Un colis pour vous.

Une nouvelle journée vient tout juste de débuter que je suis déjà sur le seuil de ma maison. La porte d'entrée est ouverte et je suis en conversation avec Antoine qui est encore venu me livrer une nouvelle lettre de la part de ma mère. Si je compte bien, cela fait déjà la deuxième qu'elle m'envoie mais je suis sûr que ce chiffre grossira dans les jours à venir. Néanmoins, tandis que nous discutons tranquillement, une idée me traverse l'esprit et je m'empresse d'en faire part au facteur.

- Excuse-moi Antoine mais serait-il possible que tu fasses une livraison pour moi ?

- De quelle sorte ?

- Ne t'inquiète pas, ce n'est pas une requête farfelue que je te demande. D'ailleurs, je ne pensais pas que tu passerais aussi tôt car si tu m'avais laissé le temps, j'aurais déposé mon colis au service postal du village.

- C'est juste pour ça ?

- Oui.

- Dans ce cas, je me veux bien me charger de la livraison.

- Super. Je vais te chercher ça de suite et je reviens dans quelques secondes. Tu crois que tu peux m'attendre d'ici là ?

- Bien sûr.

- Dans ce cas, je me dépêche.

Et c'est ce que je fais. Très vite, je quitte l'oiseau pour disparaître dans une seconde pièce qui se trouvait sur ma droite. Cette salle me sert de salon et je retrouve mon colis sur ma petite table près de mon fauteuil rouge.

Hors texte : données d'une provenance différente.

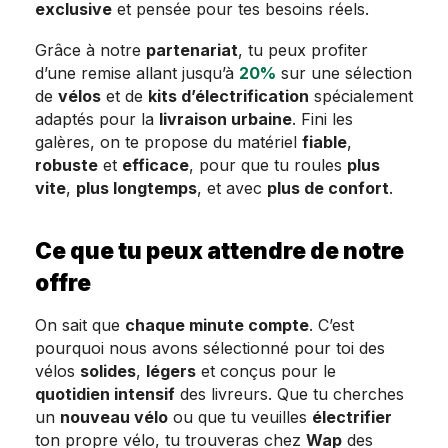
exclusive
et pensée pour tes besoins réels.
Grâce à notre
partenariat
, tu peux profiter
d’une remise allant jusqu’à
20%
sur une sélection
de
vélos
et de
kits d’électrification
spécialement
adaptés pour la
livraison urbaine
. Fini les
galères, on te propose du matériel
fiable
,
robuste
et
efficace
, pour que tu roules
plus
vite
,
plus longtemps
, et avec
plus de confort
.
Ce que tu peux attendre de notre
offre
On sait que
chaque minute compte
. C’est
pourquoi nous avons sélectionné pour toi des
vélos
solides
,
légers
et conçus pour le
quotidien intensif
des livreurs. Que tu cherches
un
nouveau vélo
ou que tu veuilles
électrifier
ton propre vélo, tu trouveras chez
Wap
des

Aussitôt, je le prends dans mes mains et je me dirige vers la première pièce dans laquelle se trouve Antoine. Dès que je suis de nouveau face à lui, je lui remets la boîte empaquetée.

- Voilà.

- Il n'est pas très gros, ce qui est une bonne chose.

Le facteur prend le colis dans ses ailes et le glisse dans le petit sac qu'il porte en bandoulière. Ensuite, il pèse sa besace pour savoir si celle-ci pourrait éventuellement le gêner lors de ses heures de vol mais au sourire qui s'affiche sur son bec, je pense que tout est bon.

- Je ferais la livraison dans la journée si tout se passe bien.

- Merci beaucoup Antoine et je te fais la promesse que la prochaine fois, je ferais tout en ordre.

- Je te crois mais cela ne me dérange pas d'effectuer des livraisons qui ne passent pas par le chemin habituel.

- Vraiment ?

- Oui. Cela apporte de l'imprévu et j'aime particulièrement ça. Par contre, je sais que certains de mes collègues t'auront laissé dans l'embarras car nous ne sommes pas tous courageux au service postal.

- Ha oui ?

- Oui. Certains le font par nécessité et dès qu'ils peuvent se reposer deux minutes, ils le font. Moi, je le fais par passion et j'aime voir le sourire qui s'affiche sur le visage des gens lorsqu'ils reçoivent une lettre qu'ils attendaient avec impatience.

- C'est vraiment une vocation chez toi.

- Oui et j'ai su que je voulais faire ce métier dès mes premières années d'existence.